::: Given records :::

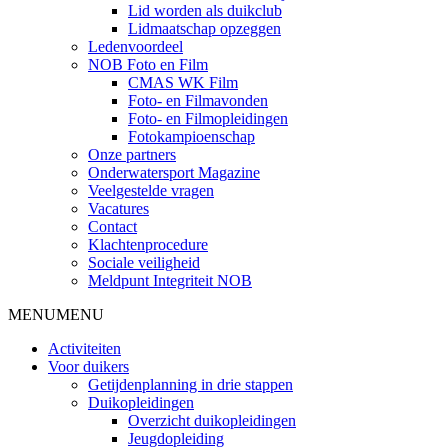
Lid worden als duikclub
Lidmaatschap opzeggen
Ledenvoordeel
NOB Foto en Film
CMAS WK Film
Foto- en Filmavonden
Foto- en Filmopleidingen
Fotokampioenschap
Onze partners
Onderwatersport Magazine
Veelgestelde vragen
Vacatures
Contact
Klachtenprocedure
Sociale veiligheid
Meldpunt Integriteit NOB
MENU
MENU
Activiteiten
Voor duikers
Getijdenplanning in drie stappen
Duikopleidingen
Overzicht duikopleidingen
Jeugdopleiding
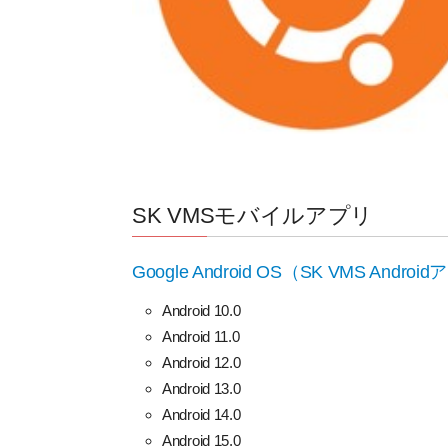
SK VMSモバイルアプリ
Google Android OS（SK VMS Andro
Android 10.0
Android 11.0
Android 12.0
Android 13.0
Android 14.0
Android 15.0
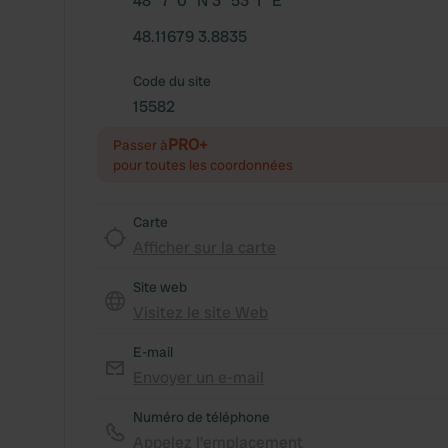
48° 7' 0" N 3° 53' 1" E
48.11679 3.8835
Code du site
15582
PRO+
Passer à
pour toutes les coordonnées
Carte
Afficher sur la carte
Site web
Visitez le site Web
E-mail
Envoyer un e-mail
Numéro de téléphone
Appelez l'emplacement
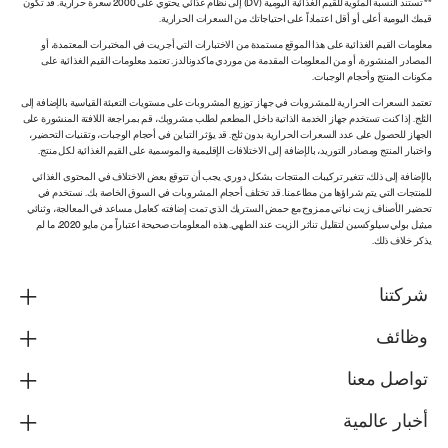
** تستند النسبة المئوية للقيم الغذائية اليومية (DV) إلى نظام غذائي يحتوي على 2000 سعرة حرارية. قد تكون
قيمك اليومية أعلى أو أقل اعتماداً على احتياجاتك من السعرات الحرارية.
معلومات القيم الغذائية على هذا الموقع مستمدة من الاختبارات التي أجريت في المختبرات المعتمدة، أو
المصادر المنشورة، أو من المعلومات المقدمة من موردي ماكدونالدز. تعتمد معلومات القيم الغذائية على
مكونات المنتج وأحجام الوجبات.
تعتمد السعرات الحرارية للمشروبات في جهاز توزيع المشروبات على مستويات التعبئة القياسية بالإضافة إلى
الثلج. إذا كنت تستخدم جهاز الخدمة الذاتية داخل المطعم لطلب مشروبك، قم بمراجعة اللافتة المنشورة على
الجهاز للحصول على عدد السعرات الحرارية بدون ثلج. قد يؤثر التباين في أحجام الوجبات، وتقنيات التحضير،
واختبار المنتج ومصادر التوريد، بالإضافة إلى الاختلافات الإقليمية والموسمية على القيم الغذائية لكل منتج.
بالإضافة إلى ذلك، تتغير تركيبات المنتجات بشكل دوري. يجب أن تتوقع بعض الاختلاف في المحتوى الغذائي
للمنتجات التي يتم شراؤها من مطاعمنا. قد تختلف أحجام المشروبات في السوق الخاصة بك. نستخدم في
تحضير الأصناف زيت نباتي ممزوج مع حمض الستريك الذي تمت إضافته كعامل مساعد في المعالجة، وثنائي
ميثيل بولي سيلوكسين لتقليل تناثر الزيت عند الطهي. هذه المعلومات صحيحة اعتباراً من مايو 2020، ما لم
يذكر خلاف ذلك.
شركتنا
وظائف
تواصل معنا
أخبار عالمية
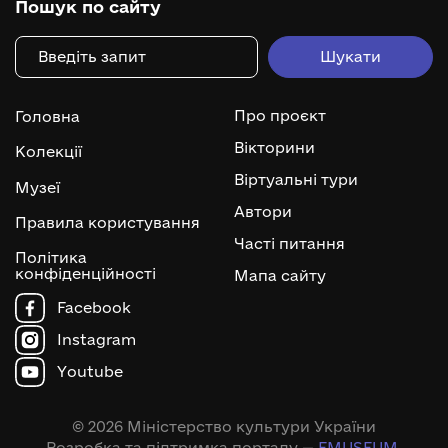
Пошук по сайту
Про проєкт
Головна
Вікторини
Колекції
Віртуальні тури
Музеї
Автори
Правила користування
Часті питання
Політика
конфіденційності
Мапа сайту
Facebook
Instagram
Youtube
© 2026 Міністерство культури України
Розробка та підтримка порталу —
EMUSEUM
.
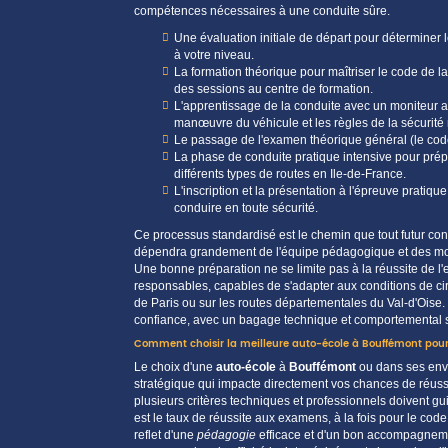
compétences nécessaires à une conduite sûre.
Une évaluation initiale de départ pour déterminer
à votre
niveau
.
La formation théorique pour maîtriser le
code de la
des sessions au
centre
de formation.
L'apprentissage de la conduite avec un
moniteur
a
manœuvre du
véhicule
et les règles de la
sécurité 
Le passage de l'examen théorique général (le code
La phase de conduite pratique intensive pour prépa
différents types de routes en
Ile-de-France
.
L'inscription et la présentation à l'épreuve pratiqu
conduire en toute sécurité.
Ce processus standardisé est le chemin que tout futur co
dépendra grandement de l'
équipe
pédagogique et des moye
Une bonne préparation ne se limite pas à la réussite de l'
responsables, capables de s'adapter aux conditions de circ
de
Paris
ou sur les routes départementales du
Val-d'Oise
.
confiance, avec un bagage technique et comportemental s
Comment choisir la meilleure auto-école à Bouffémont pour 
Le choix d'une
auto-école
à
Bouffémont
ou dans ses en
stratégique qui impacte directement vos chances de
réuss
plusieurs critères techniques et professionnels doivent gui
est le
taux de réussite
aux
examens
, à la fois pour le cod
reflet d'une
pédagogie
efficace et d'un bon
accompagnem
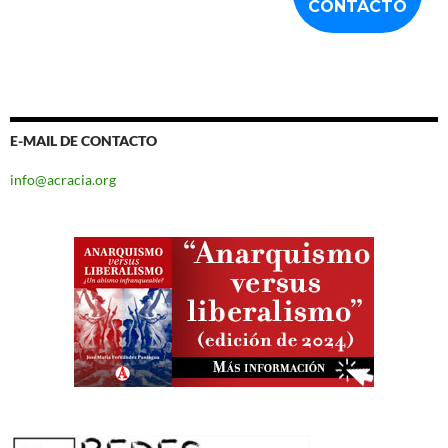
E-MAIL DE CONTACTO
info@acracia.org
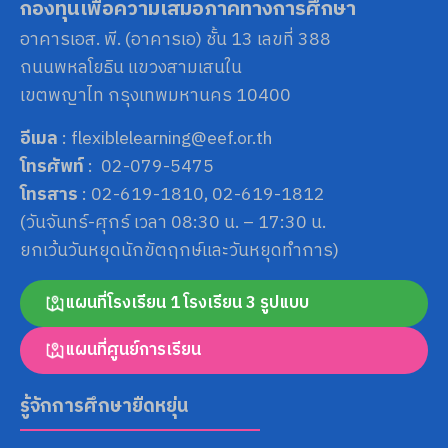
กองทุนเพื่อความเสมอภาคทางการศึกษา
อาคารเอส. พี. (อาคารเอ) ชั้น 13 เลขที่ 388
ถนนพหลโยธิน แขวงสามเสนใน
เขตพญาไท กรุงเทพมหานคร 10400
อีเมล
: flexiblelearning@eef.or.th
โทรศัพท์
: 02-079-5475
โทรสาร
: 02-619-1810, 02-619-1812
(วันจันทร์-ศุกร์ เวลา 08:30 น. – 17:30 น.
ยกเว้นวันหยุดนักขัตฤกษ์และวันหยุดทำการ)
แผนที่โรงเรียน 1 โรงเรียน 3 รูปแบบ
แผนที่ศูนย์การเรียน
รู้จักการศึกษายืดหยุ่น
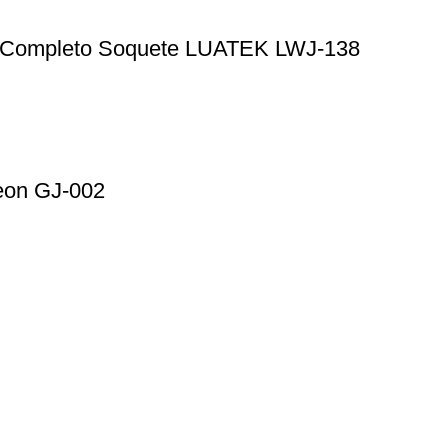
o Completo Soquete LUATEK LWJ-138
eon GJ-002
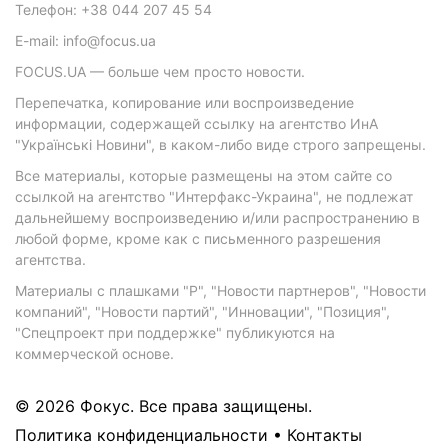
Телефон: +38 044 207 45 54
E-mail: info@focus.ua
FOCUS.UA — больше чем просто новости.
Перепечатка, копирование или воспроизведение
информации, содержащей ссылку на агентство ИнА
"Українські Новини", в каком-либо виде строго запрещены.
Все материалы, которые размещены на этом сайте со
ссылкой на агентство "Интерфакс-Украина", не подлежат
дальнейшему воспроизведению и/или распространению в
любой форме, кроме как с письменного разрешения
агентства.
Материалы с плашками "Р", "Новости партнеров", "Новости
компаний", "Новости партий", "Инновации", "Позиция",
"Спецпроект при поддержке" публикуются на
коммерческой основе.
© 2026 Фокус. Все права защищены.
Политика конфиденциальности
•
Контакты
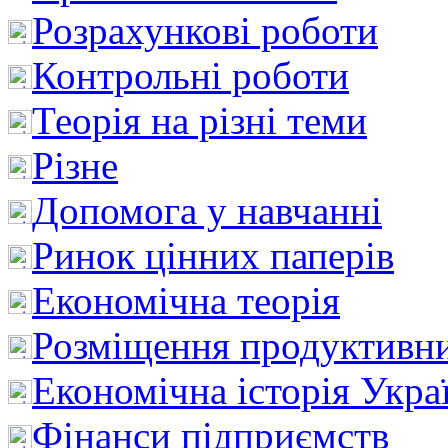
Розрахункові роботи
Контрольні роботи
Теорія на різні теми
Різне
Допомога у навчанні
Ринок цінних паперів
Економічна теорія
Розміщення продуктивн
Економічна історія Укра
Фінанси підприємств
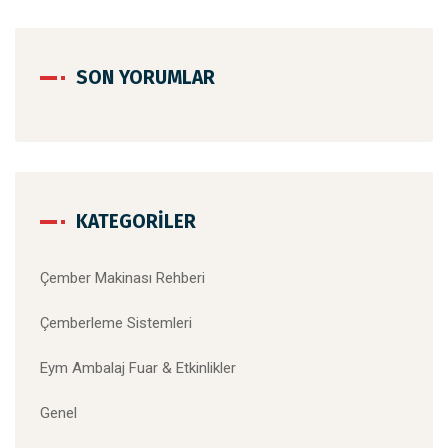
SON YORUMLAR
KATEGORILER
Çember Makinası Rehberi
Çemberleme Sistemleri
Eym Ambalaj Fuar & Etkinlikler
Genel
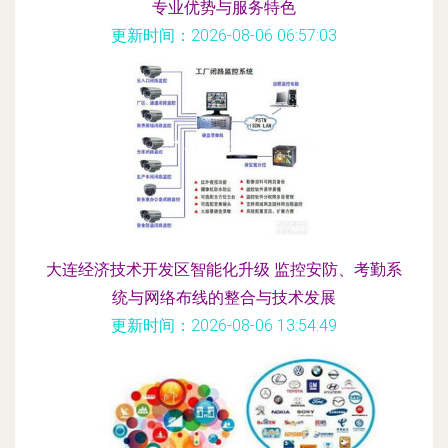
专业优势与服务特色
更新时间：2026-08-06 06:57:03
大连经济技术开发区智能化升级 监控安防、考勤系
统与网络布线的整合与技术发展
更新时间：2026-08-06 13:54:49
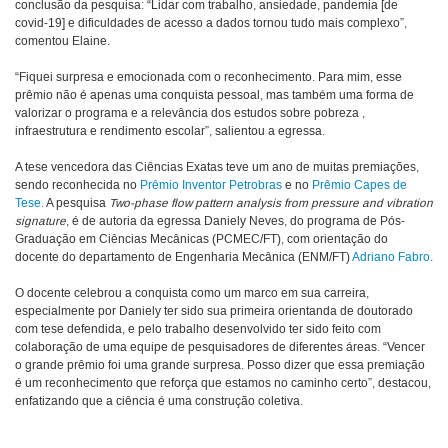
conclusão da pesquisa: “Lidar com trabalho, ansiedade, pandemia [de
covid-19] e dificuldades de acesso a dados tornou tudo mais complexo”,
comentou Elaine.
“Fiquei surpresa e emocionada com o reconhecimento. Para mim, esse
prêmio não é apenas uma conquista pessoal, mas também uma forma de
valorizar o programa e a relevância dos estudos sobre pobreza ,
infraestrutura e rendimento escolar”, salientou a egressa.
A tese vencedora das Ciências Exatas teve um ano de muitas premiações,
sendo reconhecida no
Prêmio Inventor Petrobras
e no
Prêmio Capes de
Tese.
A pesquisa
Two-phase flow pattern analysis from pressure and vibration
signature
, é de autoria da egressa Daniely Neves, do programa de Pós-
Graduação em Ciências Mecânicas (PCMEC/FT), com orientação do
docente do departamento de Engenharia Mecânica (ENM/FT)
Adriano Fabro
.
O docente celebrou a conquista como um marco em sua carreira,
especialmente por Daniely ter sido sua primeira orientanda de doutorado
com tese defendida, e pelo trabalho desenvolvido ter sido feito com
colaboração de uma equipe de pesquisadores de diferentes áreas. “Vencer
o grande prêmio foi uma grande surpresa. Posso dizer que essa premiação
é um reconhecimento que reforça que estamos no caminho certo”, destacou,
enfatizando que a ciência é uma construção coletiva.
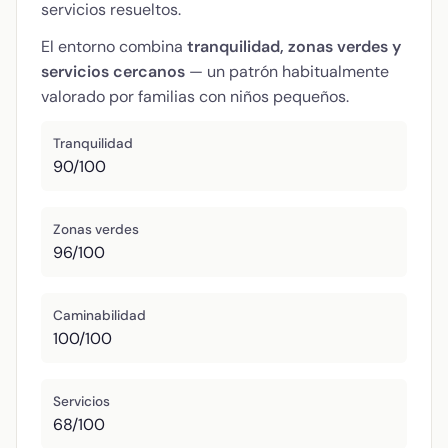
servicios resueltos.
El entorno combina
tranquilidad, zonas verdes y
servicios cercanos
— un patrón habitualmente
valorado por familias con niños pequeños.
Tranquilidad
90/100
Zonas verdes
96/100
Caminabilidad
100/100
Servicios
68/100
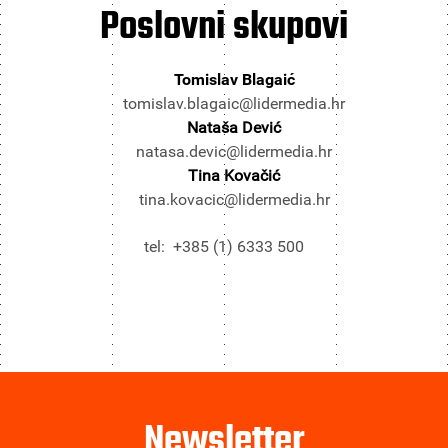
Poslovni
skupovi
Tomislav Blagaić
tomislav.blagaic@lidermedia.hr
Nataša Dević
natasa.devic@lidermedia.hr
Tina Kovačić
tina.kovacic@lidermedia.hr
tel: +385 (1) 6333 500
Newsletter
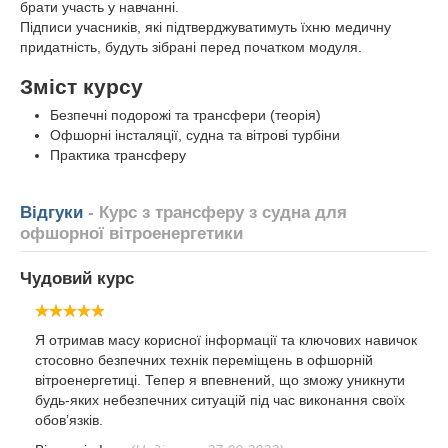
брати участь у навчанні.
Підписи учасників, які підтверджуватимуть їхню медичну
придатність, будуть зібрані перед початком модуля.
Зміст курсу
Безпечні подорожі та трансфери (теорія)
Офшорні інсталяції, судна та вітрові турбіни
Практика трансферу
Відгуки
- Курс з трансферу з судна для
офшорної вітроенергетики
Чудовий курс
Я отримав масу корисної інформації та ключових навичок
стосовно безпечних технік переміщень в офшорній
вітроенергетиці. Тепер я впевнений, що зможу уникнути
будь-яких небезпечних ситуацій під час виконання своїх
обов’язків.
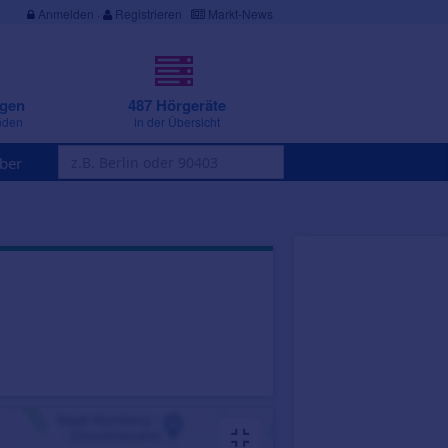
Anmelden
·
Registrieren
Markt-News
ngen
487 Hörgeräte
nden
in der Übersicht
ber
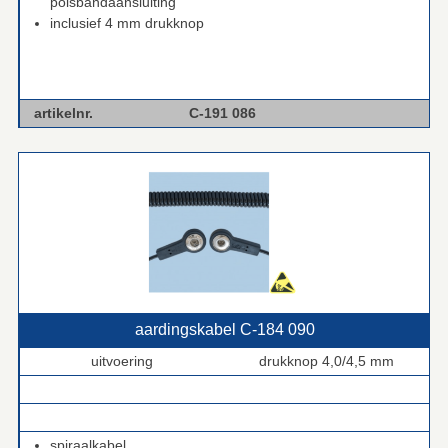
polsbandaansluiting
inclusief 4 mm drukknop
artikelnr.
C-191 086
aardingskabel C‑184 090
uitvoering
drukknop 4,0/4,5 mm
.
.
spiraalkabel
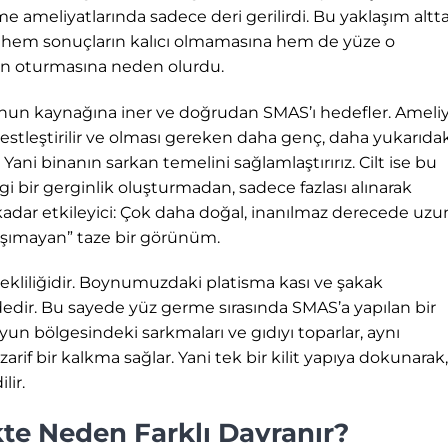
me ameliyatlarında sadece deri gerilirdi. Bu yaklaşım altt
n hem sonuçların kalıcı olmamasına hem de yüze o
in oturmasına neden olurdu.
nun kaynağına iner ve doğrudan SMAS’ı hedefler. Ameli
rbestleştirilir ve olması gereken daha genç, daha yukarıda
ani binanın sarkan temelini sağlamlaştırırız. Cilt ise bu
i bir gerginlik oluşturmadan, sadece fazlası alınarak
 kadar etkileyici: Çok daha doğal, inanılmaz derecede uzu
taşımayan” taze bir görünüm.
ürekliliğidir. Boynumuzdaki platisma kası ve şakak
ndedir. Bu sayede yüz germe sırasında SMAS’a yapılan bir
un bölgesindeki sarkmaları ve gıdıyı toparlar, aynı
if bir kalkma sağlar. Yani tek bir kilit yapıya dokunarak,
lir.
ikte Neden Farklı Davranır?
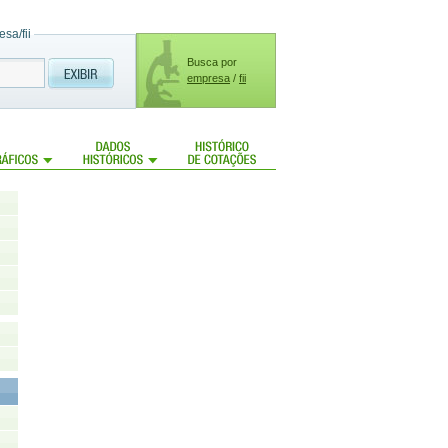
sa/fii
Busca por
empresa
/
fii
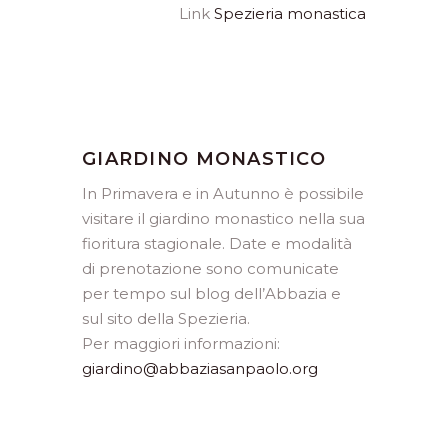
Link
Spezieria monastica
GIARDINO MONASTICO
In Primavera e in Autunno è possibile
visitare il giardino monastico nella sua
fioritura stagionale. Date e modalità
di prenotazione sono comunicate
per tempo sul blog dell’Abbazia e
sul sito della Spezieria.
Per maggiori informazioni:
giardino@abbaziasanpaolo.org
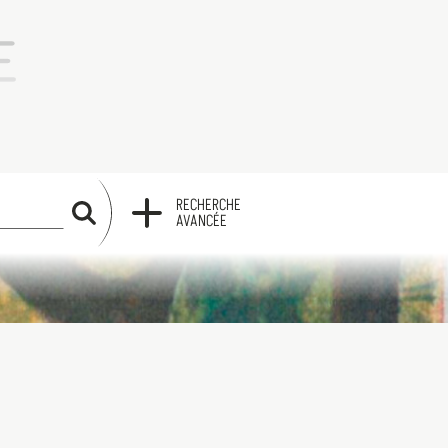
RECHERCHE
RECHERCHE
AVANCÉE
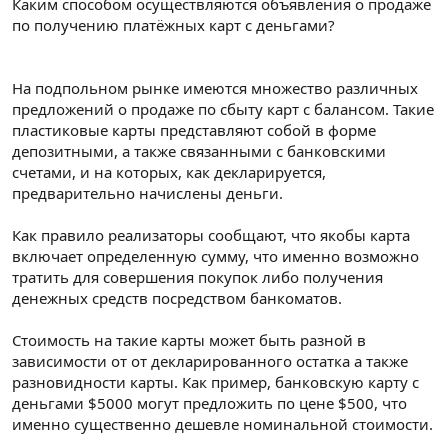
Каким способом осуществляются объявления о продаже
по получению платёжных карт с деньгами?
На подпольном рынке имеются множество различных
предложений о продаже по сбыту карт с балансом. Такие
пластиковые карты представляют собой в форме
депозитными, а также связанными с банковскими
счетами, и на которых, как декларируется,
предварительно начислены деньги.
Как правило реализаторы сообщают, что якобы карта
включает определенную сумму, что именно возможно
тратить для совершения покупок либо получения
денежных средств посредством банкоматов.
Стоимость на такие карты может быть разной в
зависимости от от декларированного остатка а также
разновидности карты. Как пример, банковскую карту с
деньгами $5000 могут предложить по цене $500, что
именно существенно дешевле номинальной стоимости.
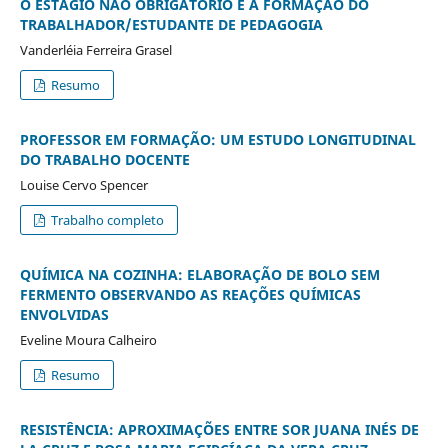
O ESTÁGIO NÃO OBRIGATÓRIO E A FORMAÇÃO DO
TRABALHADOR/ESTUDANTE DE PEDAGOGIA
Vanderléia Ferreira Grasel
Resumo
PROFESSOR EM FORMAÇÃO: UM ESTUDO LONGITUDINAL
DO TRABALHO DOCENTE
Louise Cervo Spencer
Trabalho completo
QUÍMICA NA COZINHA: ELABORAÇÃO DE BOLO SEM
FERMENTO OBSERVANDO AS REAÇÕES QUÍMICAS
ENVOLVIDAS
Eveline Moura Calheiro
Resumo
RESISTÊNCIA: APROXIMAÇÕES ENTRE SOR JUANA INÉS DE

:::

▶ What is expected: Scan the material above and copy every line that holds the string "école".

▶ Response:
Comment choisir la meilleure auto-école à Bouffémont pour 
auto-école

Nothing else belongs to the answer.